A pet peeve of mine is looking at so many software projects that have mountains of code for character set support. Don't get me wrong, I'm all for compatibility, and I'm happy that text editors let you open and save files in multiple character sets. What annoys me is how proliferation of non-universal character encodings is labeled “proper Unicode support” rather than “a problem”.

For example, let me pick on PostgreSQL and its character set support. PostgreSQL deals with two types of encodings:

  • Client encoding: Used in communication between the client and the server.
  • Server encoding: Used to store text internally in the database.

I can understand why supporting a lot of client encodings is a good thing. It enables clients that don't operate in UTF-8 to communicate with PostgreSQL without themselves needing to perform conversion. What I don't get is: why does PostgreSQL support multiple server encodings? Database files are (almost always) incompatible from one PostgreSQL version to the next, so cross-version compatibility is not the issue here.

UTF-8 is the only standard, ASCII-compatible character set that can encode all Unicode codepoints (if I'm wrong, let me know). I'm in the camp that UTF-8 is the best character set, but I am willing to put up with other universal character sets such as UTF-16 and UTF-32.

I believe all non-universal character sets should be deprecated. Is there any compelling reason they shouldn't?

Best Answer

Since you mentioned PostgreSQL, I can say with some authority that the main killer reason why non-UTF8 server-side encodings are supported in such detail is that the Japanese need it. Apparently, identical round-trip conversion between Unicode and the various Japanese "legacy" encodings is not always possible, and in some cases conversion tables are even different between vendors. It's baffling really, but it's apparently so. (The extensive character set support is also one of the reasons why PostgreSQL is so popular in Japan.)

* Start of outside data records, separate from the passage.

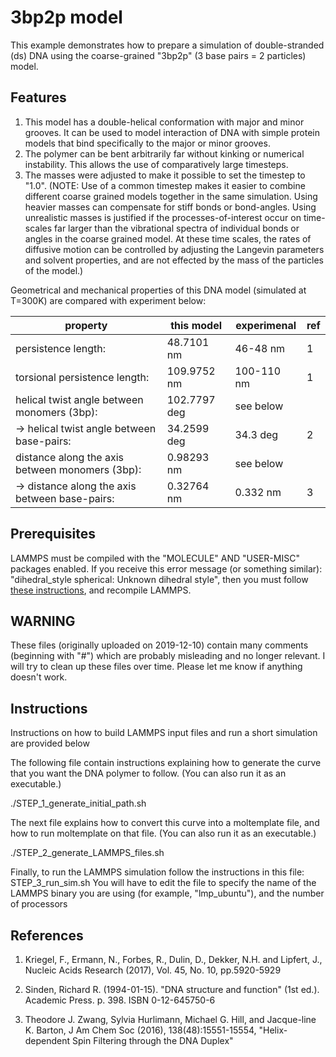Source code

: 3bp2p model
====================

This example demonstrates how to prepare a simulation of double-stranded (ds)
DNA using the coarse-grained "3bp2p" (3 base pairs = 2 particles) model.

##    Features

1) This model has a double-helical conformation with major and minor grooves.
It can be used to model interaction of DNA with simple protein models
that bind specifically to the major or minor grooves.
2) The polymer can be bent arbitrarily far without kinking or numerical
instability.  This allows the use of comparatively large timesteps.
3) The masses were adjusted to make it possible to set the timestep to "1.0".
(NOTE: Use of a common timestep makes it easier to combine different coarse
grained models together in the same simulation.  Using heavier masses can
compensate for stiff bonds or bond-angles.  Using unrealistic masses is
justified if the processes-of-interest occur on time-scales far larger
than the vibrational spectra of individual bonds or angles in the coarse
grained model.  At these time scales, the rates of diffusive motion can
be controlled by adjusting the Langevin parameters and solvent properties,
and are not effected by the mass of the particles of the model.)

Geometrical and mechanical properties of this DNA model (simulated at T=300K)
are compared with experiment below:

| property                                       |  this model  | experimenal | ref |
|------------------------------------------------|--------------|-------------|-----|
| persistence length:                            |  48.7101 nm  |   46-48 nm  |  1  |
| torsional persistence length:                  | 109.9752 nm  | 100-110 nm  |  1  |
| helical twist angle between monomers (3bp):    | 102.7797 deg |  see below  |     |
| → helical twist angle between base-pairs:     |  34.2599 deg |   34.3 deg  |  2  |
| distance along the axis between monomers (3bp):|  0.98293 nm  |  see below  |     |
| → distance along the axis between base-pairs: |  0.32764 nm  |   0.332 nm  |  3  |

##    Prerequisites

LAMMPS must be compiled with the "MOLECULE" AND "USER-MISC" packages enabled.
If you receive this error message (or something similar):
"dihedral_style spherical: Unknown dihedral style", then you must follow
[these instructions](https://lammps.sandia.gov/doc/Build_package.html),
and recompile LAMMPS.

##    WARNING

These files (originally uploaded on 2019-12-10) contain many comments
(beginning with "#") which are probably misleading and no longer relevant.
I will try to clean up these files over time.
Please let me know if anything doesn't work.

##    Instructions

Instructions on how to build LAMMPS input files and 
run a short simulation are provided below

The following file contain instructions explaining how to generate
the curve that you want the DNA polymer to follow.
(You can also run it as an executable.)

   ./STEP_1_generate_initial_path.sh

The next file explains how to convert this curve into a moltemplate file, and
how to run moltemplate on that file. (You can also run it as an executable.)

   ./STEP_2_generate_LAMMPS_files.sh

Finally, to run the LAMMPS simulation follow the instructions in this file:
STEP_3_run_sim.sh
You will have to edit the file to specify the name of the LAMMPS binary
you are using (for example, "lmp_ubuntu"), and the number of processors

## References

1) Kriegel, F., Ermann, N., Forbes, R., Dulin, D., Dekker, N.H. and Lipfert, J., Nucleic Acids Research (2017), Vol. 45, No. 10, pp.5920-5929

2) Sinden, Richard R. (1994-01-15). "DNA structure and function" (1st ed.). Academic Press. p. 398. ISBN 0-12-645750-6

3) Theodore J. Zwang, Sylvia Hurlimann, Michael G. Hill, and Jacque-line K. Barton, J Am Chem Soc (2016), 138(48):15551-15554, "Helix-dependent Spin Filtering through the DNA Duplex"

Since we are talking about a database system, one of the main jobs is to be able to store and retrieve data reliably, as defined by the user, so lossy character set conversion sometimes won't fly. If you were dealing with the a web browser, say, where all that really matters is whether the result looks OK, then you could probably get away with supporting less encodings, but in a database system you have extra requirements.

Some of the other reasons mentioned in other answers also apply as supporting arguments. But as long as the Japanese veto it, character setup support cannot be reduced.